- _TRECHO SELECIONADO_:
>>>>>

Cecília, prisioneira do Zoo de Mendoza (Foto: AFADA)
Cecília, prisioneira do Zoo de Mendoza (Foto: AFADA)

A Associação de Funcionários e Advogados pelos Direitos dos Animais (AFADA), através do seu presidente Dr.Pablo N. Buompadre, e com o apoio do Dr. Santiago Rauek, apresentou na última quinta-feira, dia 11 de junho de 2015, uma Ação Judicial de Habeas Corpus a favor da chimpanzé Cecília, que se encontra em cativeiro e vivendo em absoluta solidão no Zoológico de Mendoza (Argentina) há quase três décadas.
A  AFADA obteve reconhecimento internacional logo após uma longa batalha judicial no país vizinho a favor dos Grandes Símios e outros Animais Não-Humanos. No dia 18 de dezembro de 2014 a Sala II da Câmara Federal de Decisão Penal da Argentina reconheceu a orangotango Sandra, em cativeiro no Zoológico de Buenos Aires, como a primeira primata Sujeito Não-Humano, Titular de Direitos no mundo.
Oragotango Sandra
O Supremo Tribunal Federal Penal disse naquela ocasião que: ¨Partindo de uma interpretação jurídica dinâmica e não estática, é preciso reconhecer ao animal o caráter de sujeito de direitos, pois os sujeitos não-humanos (animais) são titulares de direitos, pelo que se impõe sua proteção no âmbito das competências correspondentes¨. Uma decisão que abriu precedentes para casos futuros (Leading Case) e que nunca havia sido conquistada por nenhuma outra ONG, pondo em xeque todos os zoológicos que ainda mantêm animais em cativeiro para o ¨entretenimento humano¨.

<<<<<

- _PROBLEMA A RESOLVER_: Extraia do texto sobre o habeas corpus da chimpanzé Cecília o trecho de "Oragotango Sandra" até "o ¨entretenimento humano¨.", sem alterar nenhuma palavra.

Itens do conjunto de dados:
>>>>>

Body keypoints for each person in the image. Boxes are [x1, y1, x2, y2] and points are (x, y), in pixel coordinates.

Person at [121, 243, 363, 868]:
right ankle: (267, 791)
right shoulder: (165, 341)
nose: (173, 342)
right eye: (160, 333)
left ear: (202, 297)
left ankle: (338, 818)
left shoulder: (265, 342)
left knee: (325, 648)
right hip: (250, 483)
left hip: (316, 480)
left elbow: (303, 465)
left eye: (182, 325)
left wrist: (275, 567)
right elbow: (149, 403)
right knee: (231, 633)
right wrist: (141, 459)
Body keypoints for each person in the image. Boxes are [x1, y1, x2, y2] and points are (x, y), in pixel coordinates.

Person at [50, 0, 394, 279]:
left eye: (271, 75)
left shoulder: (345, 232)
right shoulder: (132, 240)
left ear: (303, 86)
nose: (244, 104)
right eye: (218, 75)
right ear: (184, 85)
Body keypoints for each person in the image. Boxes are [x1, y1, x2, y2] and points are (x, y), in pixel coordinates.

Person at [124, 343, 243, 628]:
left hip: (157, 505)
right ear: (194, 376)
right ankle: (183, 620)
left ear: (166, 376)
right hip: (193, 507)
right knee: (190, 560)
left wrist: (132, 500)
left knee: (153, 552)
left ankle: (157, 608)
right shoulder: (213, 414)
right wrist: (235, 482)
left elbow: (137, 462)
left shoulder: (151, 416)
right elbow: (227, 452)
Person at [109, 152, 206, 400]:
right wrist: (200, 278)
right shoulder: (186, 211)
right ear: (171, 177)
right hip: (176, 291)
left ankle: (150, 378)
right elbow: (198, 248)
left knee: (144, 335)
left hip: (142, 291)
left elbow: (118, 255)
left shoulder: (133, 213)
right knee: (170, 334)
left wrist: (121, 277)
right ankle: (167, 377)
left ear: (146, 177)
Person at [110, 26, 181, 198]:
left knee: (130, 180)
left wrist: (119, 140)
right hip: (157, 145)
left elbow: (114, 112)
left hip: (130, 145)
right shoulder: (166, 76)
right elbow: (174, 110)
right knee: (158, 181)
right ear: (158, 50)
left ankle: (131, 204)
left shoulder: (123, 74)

<<<<<

- _SOLUÇÃO DA TAREFA_:
Oragotango Sandra
O Supremo Tribunal Federal Penal disse naquela ocasião que: ¨Partindo de uma interpretação jurídica dinâmica e não estática, é preciso reconhecer ao animal o caráter de sujeito de direitos, pois os sujeitos não-humanos (animais) são titulares de direitos, pelo que se impõe sua proteção no âmbito das competências correspondentes¨. Uma decisão que abriu precedentes para casos futuros (Leading Case) e que nunca havia sido conquistada por nenhuma outra ONG, pondo em xeque todos os zoológicos que ainda mantêm animais em cativeiro para o ¨entretenimento humano¨.